:: EXERCISE DESCRIPTION ::
Scan the entries below for the word "Круг". Copy out every line in which it occurs.

Transcribed page contents
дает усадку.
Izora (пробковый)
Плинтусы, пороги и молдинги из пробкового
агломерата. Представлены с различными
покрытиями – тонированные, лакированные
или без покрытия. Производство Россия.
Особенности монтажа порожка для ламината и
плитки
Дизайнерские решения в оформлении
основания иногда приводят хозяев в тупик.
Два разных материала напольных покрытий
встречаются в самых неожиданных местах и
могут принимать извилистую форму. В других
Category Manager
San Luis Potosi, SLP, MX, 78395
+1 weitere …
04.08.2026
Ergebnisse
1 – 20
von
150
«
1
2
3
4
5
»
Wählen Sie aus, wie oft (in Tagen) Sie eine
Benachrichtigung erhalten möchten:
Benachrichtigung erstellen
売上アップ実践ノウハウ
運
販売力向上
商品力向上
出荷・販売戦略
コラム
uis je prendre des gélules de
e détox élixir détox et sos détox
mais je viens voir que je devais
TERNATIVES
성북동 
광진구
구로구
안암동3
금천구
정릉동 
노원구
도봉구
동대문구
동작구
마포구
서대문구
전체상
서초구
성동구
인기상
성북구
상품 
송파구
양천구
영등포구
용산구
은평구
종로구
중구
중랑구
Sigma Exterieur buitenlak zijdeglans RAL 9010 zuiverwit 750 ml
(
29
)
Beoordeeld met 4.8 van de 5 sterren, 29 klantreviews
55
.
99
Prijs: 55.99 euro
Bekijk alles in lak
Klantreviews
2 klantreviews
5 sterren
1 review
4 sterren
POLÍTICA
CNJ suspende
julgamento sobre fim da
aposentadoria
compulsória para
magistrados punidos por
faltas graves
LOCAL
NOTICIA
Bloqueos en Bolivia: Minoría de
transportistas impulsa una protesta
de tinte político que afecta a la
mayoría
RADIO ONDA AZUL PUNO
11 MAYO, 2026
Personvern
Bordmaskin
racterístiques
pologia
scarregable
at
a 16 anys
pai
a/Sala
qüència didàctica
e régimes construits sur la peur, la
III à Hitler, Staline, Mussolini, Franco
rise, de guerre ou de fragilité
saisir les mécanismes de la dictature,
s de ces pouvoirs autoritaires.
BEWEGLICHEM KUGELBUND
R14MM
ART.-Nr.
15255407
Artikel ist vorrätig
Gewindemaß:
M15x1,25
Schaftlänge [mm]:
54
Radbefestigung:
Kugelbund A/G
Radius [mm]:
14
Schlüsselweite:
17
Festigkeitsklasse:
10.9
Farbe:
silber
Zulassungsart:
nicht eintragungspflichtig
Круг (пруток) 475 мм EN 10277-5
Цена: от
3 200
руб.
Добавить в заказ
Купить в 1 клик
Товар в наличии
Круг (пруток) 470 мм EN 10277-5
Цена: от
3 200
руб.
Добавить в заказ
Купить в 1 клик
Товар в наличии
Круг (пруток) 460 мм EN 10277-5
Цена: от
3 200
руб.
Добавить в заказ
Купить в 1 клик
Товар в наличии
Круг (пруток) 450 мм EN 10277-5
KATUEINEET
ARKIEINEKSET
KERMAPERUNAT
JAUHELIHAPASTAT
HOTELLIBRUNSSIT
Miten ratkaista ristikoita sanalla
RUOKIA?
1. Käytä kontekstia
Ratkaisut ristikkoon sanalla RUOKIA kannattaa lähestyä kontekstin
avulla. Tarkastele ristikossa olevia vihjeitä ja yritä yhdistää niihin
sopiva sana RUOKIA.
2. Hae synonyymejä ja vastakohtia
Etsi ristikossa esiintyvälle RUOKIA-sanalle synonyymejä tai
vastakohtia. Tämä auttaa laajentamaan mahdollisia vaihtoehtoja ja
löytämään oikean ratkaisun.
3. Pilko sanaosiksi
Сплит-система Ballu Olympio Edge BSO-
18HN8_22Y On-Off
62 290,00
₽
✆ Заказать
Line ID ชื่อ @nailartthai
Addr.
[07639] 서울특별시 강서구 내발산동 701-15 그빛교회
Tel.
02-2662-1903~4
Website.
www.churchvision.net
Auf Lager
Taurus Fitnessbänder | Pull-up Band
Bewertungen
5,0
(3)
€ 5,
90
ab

:: RESULT FOR THIS EXERCISE ::
Круг (пруток) 475 мм EN 10277-5
Круг (пруток) 470 мм EN 10277-5
Круг (пруток) 460 мм EN 10277-5
Круг (пруток) 450 мм EN 10277-5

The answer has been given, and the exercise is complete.